** Opening GIVEN RECORDS block **

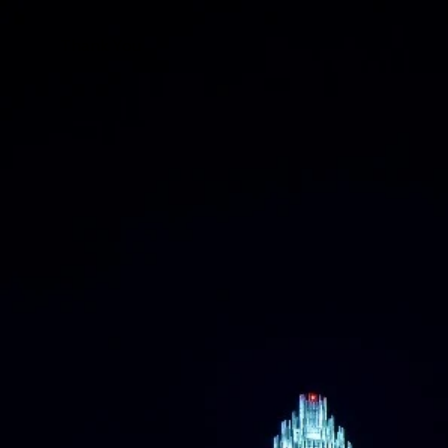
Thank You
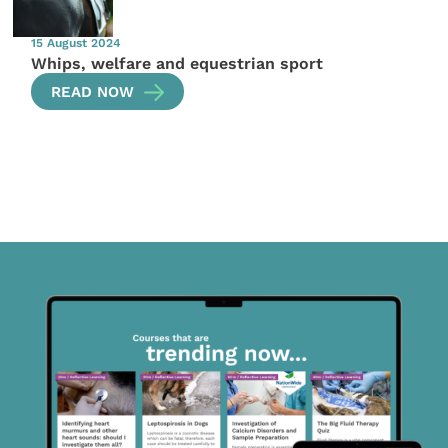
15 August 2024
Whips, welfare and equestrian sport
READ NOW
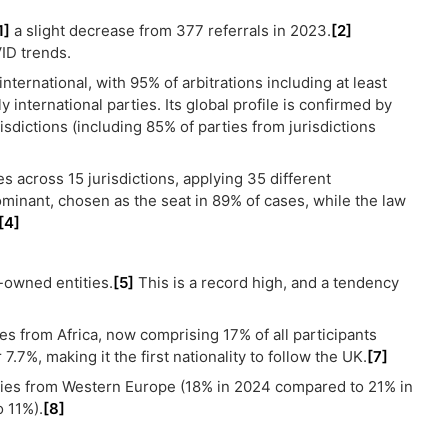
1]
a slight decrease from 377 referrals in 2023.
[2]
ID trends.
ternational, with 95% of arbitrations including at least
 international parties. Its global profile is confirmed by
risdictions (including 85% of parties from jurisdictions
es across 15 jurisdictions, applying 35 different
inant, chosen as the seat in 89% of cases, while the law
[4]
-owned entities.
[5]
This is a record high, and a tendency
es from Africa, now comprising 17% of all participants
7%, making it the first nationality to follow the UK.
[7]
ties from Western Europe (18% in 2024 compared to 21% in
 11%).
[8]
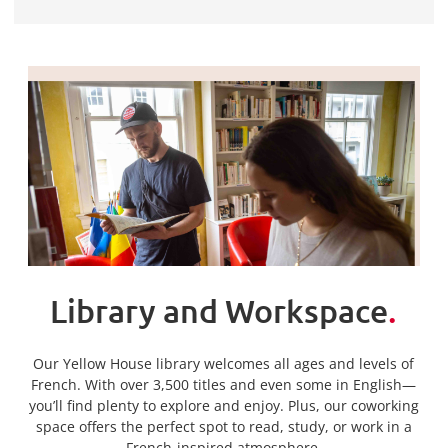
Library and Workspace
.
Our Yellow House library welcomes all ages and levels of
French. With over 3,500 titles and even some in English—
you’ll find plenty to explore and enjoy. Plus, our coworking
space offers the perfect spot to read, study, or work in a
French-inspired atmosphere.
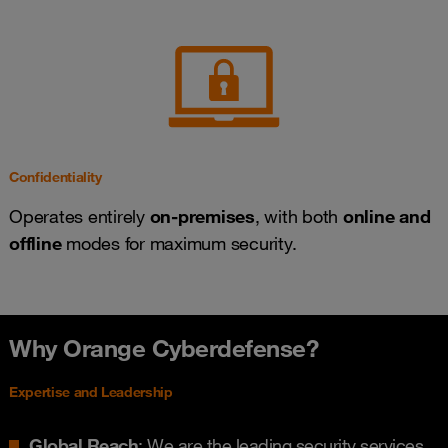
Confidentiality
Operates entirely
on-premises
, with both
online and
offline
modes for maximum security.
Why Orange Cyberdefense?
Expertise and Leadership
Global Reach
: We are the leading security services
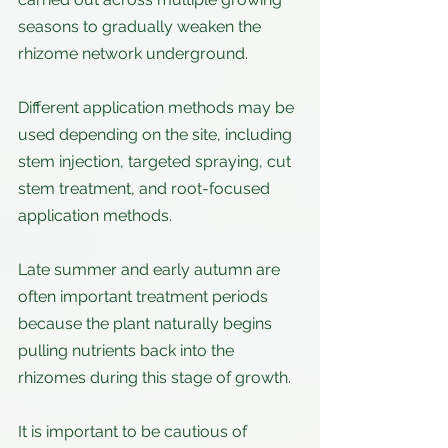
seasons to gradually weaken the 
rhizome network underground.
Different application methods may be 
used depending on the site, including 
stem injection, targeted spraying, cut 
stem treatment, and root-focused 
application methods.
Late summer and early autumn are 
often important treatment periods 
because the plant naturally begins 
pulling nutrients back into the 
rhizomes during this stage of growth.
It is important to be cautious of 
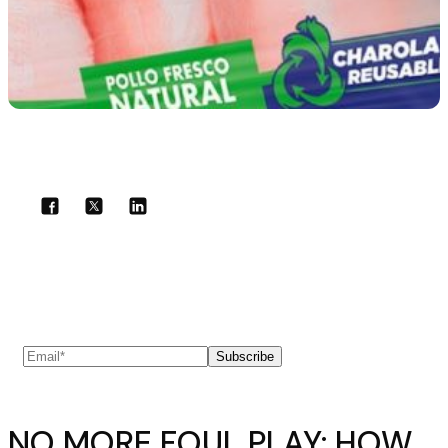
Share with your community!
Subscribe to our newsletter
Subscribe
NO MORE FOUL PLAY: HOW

** Closing GIVEN RECORDS block **

=== TASK REQUIREMENTS ===
For each line above, output its wording exactly and leave out any picture.

=== TASK RESPONSE ===
Thank You
15 August 2024
Whips, welfare and equestrian sport
READ NOW
1]
a slight decrease from 377 referrals in 2023.
[2]
ID trends.
ternational, with 95% of arbitrations including at least
 international parties. Its global profile is confirmed by
risdictions (including 85% of parties from jurisdictions
es across 15 jurisdictions, applying 35 different
inant, chosen as the seat in 89% of cases, while the law
[4]
-owned entities.
[5]
This is a record high, and a tendency
es from Africa, now comprising 17% of all participants
7%, making it the first nationality to follow the UK.
[7]
ties from Western Europe (18% in 2024 compared to 21% in
 11%).
[8]
Library and Workspace
.
Our Yellow House library welcomes all ages and levels of
French. With over 3,500 titles and even some in English—
you’ll find plenty to explore and enjoy. Plus, our coworking
space offers the perfect spot to read, study, or work in a
French-inspired atmosphere.
Confidentiality
Operates entirely
on-premises
, with both
online and
offline
modes for maximum security.
Why Orange Cyberdefense?
Expertise and Leadership
Global Reach
: We are the leading security services
seasons to gradually weaken the 
rhizome network underground.
Different application methods may be 
used depending on the site, including 
stem injection, targeted spraying, cut 
stem treatment, and root-focused 
application methods.
Late summer and early autumn are 
often important treatment periods 
because the plant naturally begins 
pulling nutrients back into the 
rhizomes during this stage of growth.
It is important to be cautious of 
Share with your community!
Subscribe to our newsletter
Subscribe
NO MORE FOUL PLAY: HOW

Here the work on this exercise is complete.